Member of the Assembly of Vojvodina
- Incumbent
- Assumed office 31 July 2020
- In office 2000–2004

Personal details
- Born: 1968 (age 57–58) Novi Sad, SAP Vojvodina, SR Serbia, SFR Yugoslavia
- Party: LSV (before) VP

= Aleksandar Odžić =

Serbian politician (born 1968)

Aleksandar Odžić (Александар Оџић; born 1968) is a Serbian politician who has been a member of the Assembly of Vojvodina since 31 July 2020. A Vojvodina autonomist, he has been the president of the Vojvodina's Party (VP) since 2009.

== Private career ==
Odžić was born in 1968 in Novi Sad, SAP Vojvodina, SR Serbia, SFR Yugoslavia. By profession, Odžić claims to be a graduate manager of security. He is employed at JVP Vode Vojvodine as an independent professional associate for safety, occupational health and fire protection. He also worked in SPC Vojvodina, Novi Sad City Administration for Inspection Affairs, VDP "Šajkaška" and Novi Sad company AMB "Grafika".

== Political career ==
Odžić started his political career as a member of the centre-left League of Social Democrats of Vojvodina (LSV). During his tenure in LSV he held several public and party positions. He was a member of the City Assembly of Novi Sad from 2000 to 2004 and from 2004 to 2008 and a member of the Assembly of Vojvodina from 2000 to 2004.

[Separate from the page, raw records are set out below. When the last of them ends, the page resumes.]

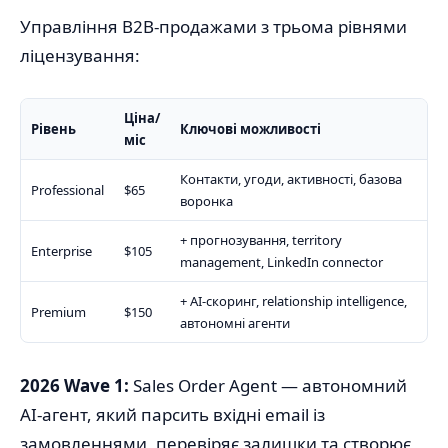
Управління B2B-продажами з трьома рівнями
ліцензування:
Ціна/
Рівень
Ключові можливості
міс
Контакти, угоди, активності, базова
Professional
$65
воронка
+ прогнозування, territory
Enterprise
$105
management, LinkedIn connector
+ AI-скоринг, relationship intelligence,
Premium
$150
автономні агенти
2026 Wave 1:
Sales Order Agent — автономний
AI-агент, який парсить вхідні email із
замовленнями, перевіряє залишки та створює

Odžić was the founder and president of the Novi Sad Party, which along with several Vojvodina parties and organizations, merged into Vojvodina's Party (VP). Odžić was elected president of VP in 2009.

In the 2020 provincial election, VP contested as part of the Vojvodina Front (VF) alliance and Odžić was elected member in the Assembly of Vojvodina once again. He was appointed deputy chairman of the VF parliamentary group.

== Political positions ==
Odžić is a Vojvodina autonomist, advocating for higher level of autonomy for Vojvodina. His views and statements are controversial in Serbia where he is often labeled a separatist.

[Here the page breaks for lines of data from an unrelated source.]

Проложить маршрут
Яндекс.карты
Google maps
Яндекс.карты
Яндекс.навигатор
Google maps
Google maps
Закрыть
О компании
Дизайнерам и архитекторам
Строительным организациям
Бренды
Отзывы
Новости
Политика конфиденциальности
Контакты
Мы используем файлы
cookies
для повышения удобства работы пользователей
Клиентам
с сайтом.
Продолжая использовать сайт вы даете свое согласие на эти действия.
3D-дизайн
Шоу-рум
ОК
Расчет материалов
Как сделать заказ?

Beginning in 2021, Odžić and the Vojvodina Front have campaigned on introducing "Vojvodinian" as a nationality for the 2022 census. However, their campaign went unsuccessful, considering that "Vojvodinian" retained its status as a regional identity, and not a national one.

== Personal life ==
He declares himself Vojvodinian by ethnicity. He has three daughters. Besides Serbo-Croatian, he also speaks English.